*** Opening of GIVEN DATA ***

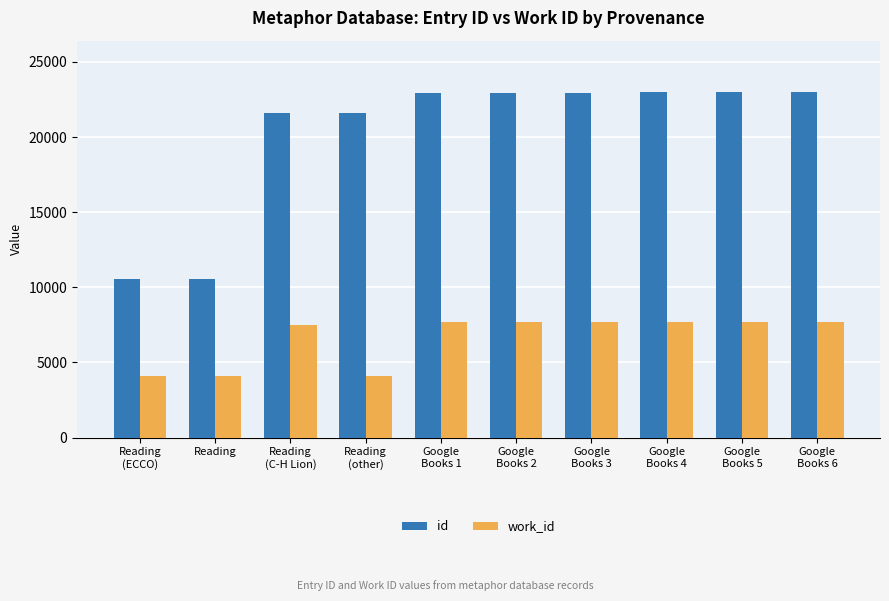

What is the difference between the highest and lowest values at Reading?

6457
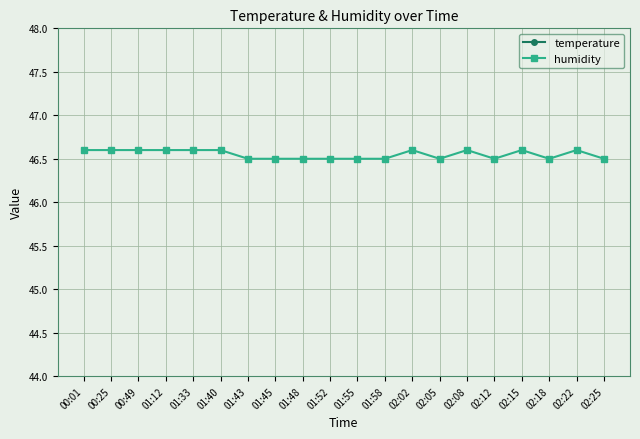

What is the maximum value for humidity?

46.6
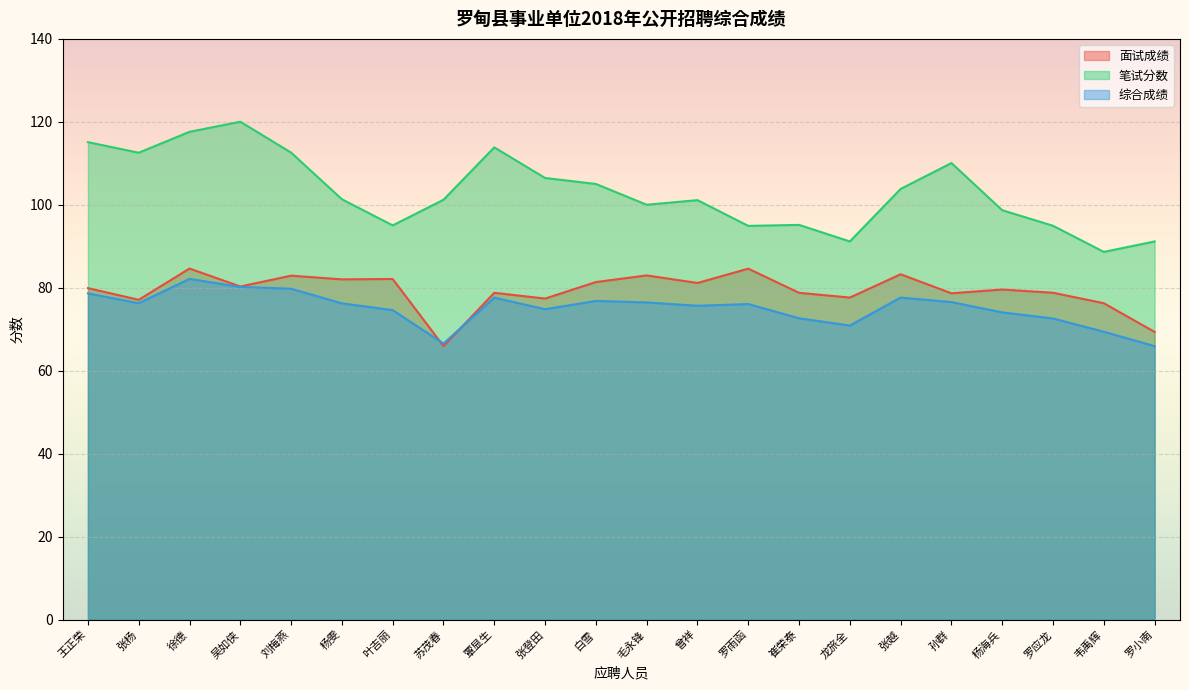

How many values in the 面试成绩 series exceed 79?

12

*** Close of GIVEN DATA ***

§ **TASK INSTRUCTIONS**:
Copy the lines above word for word, leaving out the pictures.

§ **RESPONSE AREA**:
What is the difference between the highest and lowest values at Reading?

6457

What is the maximum value for humidity?

46.6

How many values in the 面试成绩 series exceed 79?

12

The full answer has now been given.